= Marcus Fulvius Bambalio =

Ancient Roman nobleman

Marcus Fulvius Bambalio was a nobleman of the Fulvia gens of ancient Rome, who lived in the 1st century BCE. Based on his cognomen, and invective directed at him by his contemporaries, he must have had a speech disorder ("Bambalio" is derived from the Greek verb βαμβάλειν, meaning "to stutter"). It is unclear what exactly his social rank was; scholars disagree on whether he was or was not a nobilis, as contemporary writers would draw unfavorable comparisons between Fulvius's social rank and that of his son-in-law, Mark Antony.

Though he may be said to be the "last of the noble Fulvii" -- in the sense that it was possible he was the last male of his line to bear the name -- more often he is described as dull and unpopular with his contemporaries. The writer Cicero called him "a complete nobody", and "stupid and ridiculous". Cicero in particular took the man's stutter as either evidence of, or a metaphor for, his poor moral character. There is no evidence that he ever ran for or held public office, possibly because of his stutter, as excellence in public speaking was a de facto requirement.
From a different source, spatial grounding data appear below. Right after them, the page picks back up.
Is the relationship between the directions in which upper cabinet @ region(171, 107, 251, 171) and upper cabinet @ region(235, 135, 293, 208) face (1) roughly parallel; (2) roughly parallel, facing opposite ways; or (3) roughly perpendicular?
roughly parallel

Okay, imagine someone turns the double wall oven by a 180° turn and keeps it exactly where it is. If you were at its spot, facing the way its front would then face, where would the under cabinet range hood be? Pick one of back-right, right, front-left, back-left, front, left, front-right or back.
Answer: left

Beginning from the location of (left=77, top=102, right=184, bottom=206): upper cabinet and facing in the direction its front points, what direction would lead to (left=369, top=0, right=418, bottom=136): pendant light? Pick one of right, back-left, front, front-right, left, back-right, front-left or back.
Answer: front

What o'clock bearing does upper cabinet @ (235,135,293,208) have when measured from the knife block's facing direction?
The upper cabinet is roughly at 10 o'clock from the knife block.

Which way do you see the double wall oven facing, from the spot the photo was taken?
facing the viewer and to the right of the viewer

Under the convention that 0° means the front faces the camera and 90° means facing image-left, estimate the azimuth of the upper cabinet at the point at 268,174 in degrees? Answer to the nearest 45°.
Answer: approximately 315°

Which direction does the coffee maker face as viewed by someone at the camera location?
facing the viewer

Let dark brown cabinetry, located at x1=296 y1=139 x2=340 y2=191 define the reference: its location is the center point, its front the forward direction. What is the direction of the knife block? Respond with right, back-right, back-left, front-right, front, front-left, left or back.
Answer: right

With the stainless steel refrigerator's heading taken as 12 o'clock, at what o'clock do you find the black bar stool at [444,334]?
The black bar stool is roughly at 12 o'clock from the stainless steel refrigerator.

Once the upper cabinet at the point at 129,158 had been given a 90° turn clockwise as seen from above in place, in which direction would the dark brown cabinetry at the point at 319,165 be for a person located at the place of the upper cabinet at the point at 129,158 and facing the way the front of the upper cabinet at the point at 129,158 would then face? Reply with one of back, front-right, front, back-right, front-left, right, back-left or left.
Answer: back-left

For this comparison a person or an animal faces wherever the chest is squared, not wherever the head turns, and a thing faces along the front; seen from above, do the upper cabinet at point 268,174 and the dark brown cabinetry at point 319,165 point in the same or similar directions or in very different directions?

He was the second husband of Sempronia, daughter of Sempronius Tuditanus, with whom he had a daughter named Fulvia, who was first married to Publius Clodius Pulcher, then Gaius Scribonius Curio, and then finally the triumvir, Mark Antony, who received -- or inherited from Fulvius -- the nickname "Bambalio" on account of a certain hesitancy he had in his speech.

Sempronia's third husband, a man named Murena, made the paternal arrangements for his stepdaughter Fulvia's marriage to Clodius, which suggests Fulvius may have been dead by this time.